• _Document text_

☆ ☆ ☆ ☆ ☆

Not a One-Off Response
This isn’t the first time that Parker has needed to use sick days to focus on her mental health. In a 2015 Medium post, the web developer detailed her history of dealing with anxiety, depression, panic attacks, insomnia, and even thoughts of suicide. She also wrote about how hard it was to reach out to her superiors to discuss how she could balance her mental health issues with her work responsibilities. Once she did reach out, Parker remembers, the company leader that she spoke to, “didn’t mention my performance at all. The conversation was quickly focused on my well-being and health, and the team’s willingness to work with me during my low points.” To top it off, Parker’s decision to speak with her superior “spurred a team-wide conversation about mental and emotional obstacles.”
Parker counts herself lucky to be a part of a company that works hard to provide a healthy work culture. At Olark, a digital chat widget company, they promote the following values: Chill out, Help each other, Assume good faith, Make it happen, Practice empathy, and Speak your mind. By nurturing these values, listening to their employees, and creating a flexible workspace for a diverse staff, Olark is showing how a modern company can and should operate. Thanks to Madalyn Parker for fighting for the recognition of mental health issues as plain ol’ health issues. And thanks to Olark CEO Ben Congleton and the rest of his management team for listening and acting on Parker’s behalf. The world could use more great examples like Olark.

☆ ☆ ☆ ☆ ☆

• _Data extract_
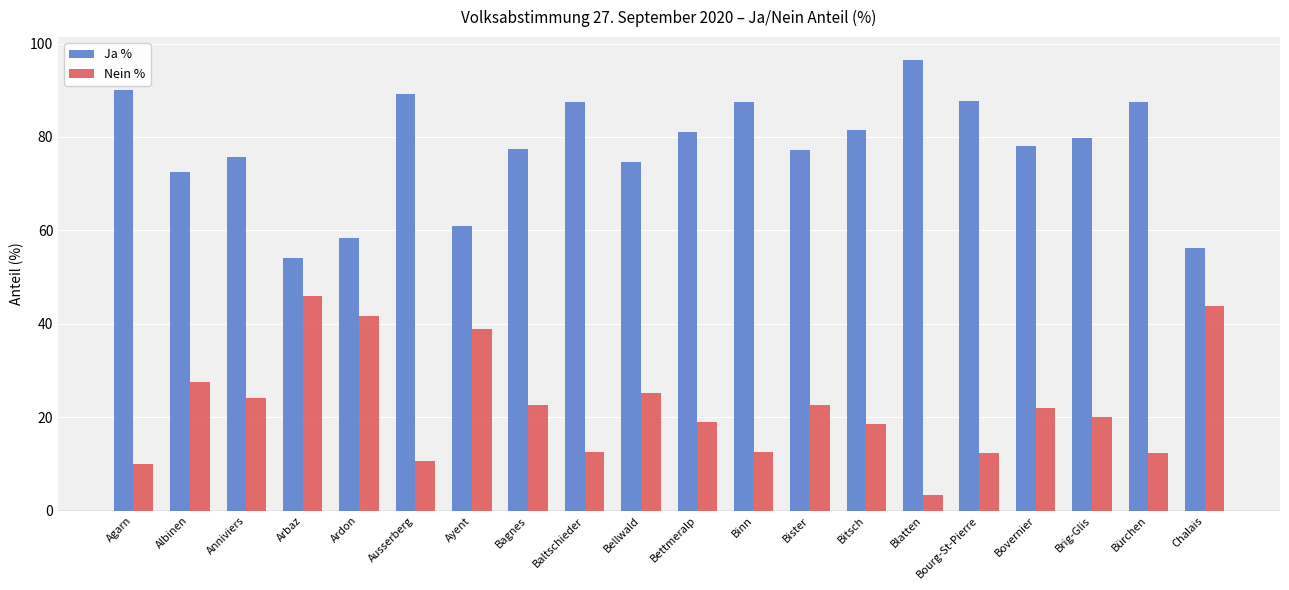

What value does the Ja % series have at Bourg-St-Pierre?

87.7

☆ ☆ ☆ ☆ ☆

• _Check your understanding_
1. In the text about Madalyn Parker and Olark, answer these:
(a) In what year did Parker publish her Medium post about her mental health history?
(b) What kind of company is Olark?
(c) Who is Olark's CEO?
2. Print verbatim the section of the text about Madalyn Parker and Olark starting at "Parker counts herself" and ending at "examples like Olark.".

• _Task-by-task results_
1.
(a) 2015
(b) A digital chat widget company
(c) Ben Congleton

2.
Parker counts herself lucky to be a part of a company that works hard to provide a healthy work culture. At Olark, a digital chat widget company, they promote the following values: Chill out, Help each other, Assume good faith, Make it happen, Practice empathy, and Speak your mind. By nurturing these values, listening to their employees, and creating a flexible workspace for a diverse staff, Olark is showing how a modern company can and should operate. Thanks to Madalyn Parker for fighting for the recognition of mental health issues as plain ol’ health issues. And thanks to Olark CEO Ben Congleton and the rest of his management team for listening and acting on Parker’s behalf. The world could use more great examples like Olark.